Postgres backup restore pipelines (gitlab-restore): on failures, show errors in CI/CD pipeline output

When we have some failures in the gitlab-restore pipelines, quite often we cannot see the error in the pipeline output. Example: https://gitlab.com/gitlab-com/gl-infra/reliability/-/issues/15668, the "verify" job has only this error:

ERROR: (gcloud.compute.instances.delete) Failed to fetch some instances:
 - The resource 'projects/gitlab-restore/zones/us-west1-a/instances/restore-postgres-gprd-1184314' was not found
ERROR: Job failed: exit code 1

– which is not helpful for RCA.

This happens because the restore in such cases exceeds the CI timeout set. In gitlab-restore, we have CI/CD timeout 6h, quite big, but restoration of gprd DB takes even longer.

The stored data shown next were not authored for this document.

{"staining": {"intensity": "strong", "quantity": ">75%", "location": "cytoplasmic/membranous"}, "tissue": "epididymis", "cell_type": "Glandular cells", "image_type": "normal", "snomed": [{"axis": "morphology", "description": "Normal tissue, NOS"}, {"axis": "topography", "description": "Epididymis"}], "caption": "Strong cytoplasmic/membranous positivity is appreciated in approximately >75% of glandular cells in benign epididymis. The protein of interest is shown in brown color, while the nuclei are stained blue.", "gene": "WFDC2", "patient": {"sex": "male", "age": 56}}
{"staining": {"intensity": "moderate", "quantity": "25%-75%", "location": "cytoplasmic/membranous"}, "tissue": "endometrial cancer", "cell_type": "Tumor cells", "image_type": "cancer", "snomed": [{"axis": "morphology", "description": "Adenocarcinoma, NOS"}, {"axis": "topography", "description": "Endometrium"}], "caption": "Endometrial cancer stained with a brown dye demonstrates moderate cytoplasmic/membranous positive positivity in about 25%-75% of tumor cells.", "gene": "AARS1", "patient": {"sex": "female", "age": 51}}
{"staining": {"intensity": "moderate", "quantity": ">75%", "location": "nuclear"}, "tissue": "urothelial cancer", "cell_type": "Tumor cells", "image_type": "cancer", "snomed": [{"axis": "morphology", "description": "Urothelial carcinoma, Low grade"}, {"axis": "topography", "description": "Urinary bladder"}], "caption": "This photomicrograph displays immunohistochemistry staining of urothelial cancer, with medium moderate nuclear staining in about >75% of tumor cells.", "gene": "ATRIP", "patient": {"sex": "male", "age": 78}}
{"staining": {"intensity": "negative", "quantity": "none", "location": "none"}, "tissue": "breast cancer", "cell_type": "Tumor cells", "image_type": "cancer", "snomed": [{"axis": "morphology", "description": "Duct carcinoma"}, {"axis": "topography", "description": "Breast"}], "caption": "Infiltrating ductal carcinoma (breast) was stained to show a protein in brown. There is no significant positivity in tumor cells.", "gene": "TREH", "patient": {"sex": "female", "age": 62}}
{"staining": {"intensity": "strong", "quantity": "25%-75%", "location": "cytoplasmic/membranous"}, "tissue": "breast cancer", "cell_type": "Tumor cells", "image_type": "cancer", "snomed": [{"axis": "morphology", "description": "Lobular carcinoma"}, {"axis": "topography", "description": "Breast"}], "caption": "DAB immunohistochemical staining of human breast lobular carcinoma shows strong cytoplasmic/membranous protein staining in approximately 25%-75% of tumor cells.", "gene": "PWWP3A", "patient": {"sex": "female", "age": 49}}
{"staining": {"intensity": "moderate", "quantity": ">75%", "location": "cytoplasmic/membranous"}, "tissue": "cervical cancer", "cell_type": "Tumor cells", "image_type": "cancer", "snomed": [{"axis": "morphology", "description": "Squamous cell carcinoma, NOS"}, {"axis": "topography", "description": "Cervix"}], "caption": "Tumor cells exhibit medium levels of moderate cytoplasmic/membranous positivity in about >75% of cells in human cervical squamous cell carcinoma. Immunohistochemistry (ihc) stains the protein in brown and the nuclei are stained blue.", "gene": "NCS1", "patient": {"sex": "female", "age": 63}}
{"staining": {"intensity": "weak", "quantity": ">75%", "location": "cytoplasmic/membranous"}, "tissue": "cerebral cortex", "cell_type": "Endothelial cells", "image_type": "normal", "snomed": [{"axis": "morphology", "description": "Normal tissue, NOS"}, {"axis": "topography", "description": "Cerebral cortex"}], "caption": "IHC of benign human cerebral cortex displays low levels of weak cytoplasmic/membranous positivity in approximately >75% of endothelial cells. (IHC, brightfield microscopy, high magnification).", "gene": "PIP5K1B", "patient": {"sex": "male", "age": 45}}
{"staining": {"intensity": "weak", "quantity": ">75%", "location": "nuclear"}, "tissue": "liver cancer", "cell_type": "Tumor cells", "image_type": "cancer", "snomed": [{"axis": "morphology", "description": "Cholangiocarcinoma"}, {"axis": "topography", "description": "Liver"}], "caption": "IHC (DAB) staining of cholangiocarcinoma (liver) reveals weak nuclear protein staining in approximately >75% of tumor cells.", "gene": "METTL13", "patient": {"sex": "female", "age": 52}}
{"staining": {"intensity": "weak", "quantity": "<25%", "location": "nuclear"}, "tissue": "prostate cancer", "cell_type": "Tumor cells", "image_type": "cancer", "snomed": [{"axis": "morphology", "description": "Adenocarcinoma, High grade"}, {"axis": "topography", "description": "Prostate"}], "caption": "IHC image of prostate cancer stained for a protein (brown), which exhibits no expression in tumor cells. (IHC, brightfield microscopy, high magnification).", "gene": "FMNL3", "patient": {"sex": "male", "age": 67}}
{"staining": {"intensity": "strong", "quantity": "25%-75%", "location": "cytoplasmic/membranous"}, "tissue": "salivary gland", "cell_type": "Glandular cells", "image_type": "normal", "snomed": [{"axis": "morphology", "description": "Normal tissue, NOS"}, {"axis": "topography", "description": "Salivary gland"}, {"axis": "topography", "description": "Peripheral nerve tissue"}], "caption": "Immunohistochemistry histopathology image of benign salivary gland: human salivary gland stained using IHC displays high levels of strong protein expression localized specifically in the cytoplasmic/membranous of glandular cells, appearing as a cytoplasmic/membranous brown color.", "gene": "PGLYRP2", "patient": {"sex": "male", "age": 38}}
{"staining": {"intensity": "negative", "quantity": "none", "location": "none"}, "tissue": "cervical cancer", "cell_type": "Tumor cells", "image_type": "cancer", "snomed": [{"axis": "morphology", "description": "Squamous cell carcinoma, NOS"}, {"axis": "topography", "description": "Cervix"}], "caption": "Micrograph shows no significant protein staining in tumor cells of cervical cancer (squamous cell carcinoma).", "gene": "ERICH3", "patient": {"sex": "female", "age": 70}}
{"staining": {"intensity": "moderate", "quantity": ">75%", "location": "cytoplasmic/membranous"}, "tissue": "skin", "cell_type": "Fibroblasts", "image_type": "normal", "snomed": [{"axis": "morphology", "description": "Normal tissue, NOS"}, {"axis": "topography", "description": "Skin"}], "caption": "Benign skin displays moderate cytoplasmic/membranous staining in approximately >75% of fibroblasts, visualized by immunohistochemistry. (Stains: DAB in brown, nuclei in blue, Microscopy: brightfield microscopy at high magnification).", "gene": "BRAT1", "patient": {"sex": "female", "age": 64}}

What happens, step by step:

CI job "restore" created an instance and uses a startup script (bootstrap.sh) that encapsulates the logic of PGDATA creation and backup retrieval
if bootstrap.sh finishes successfully, the verify_callback is executed triggering the nest CI job, "verify" https://ops.gitlab.net/gitlab-com/gl-infra/gitlab-restore/postgres-gprd/-/blob/master/bootstrap.sh#L81
if, during bootstrap.sh execution, some error occurs (such as out of disk space in the example above), the instance is cleaned up automatically and we lose useful logs/error messages

This makes it very difficult to troubleshoot. Now, if we have failures, we need to run a new pipeline, specifying NO_CLEANUP=1 to keep the instance if an error occurs – and then connect to it manually and investigate (runbook: https://gitlab.com/gitlab-com/runbooks/-/blob/master/docs/patroni/postgresql-backups-wale-walg.md#database-backups-restore-testing). It may take 10+ hours (if an error occurs only in the end of DB restoration – exactly like in the cases when disk size is slightly not enough), inconvenient and time-consuming.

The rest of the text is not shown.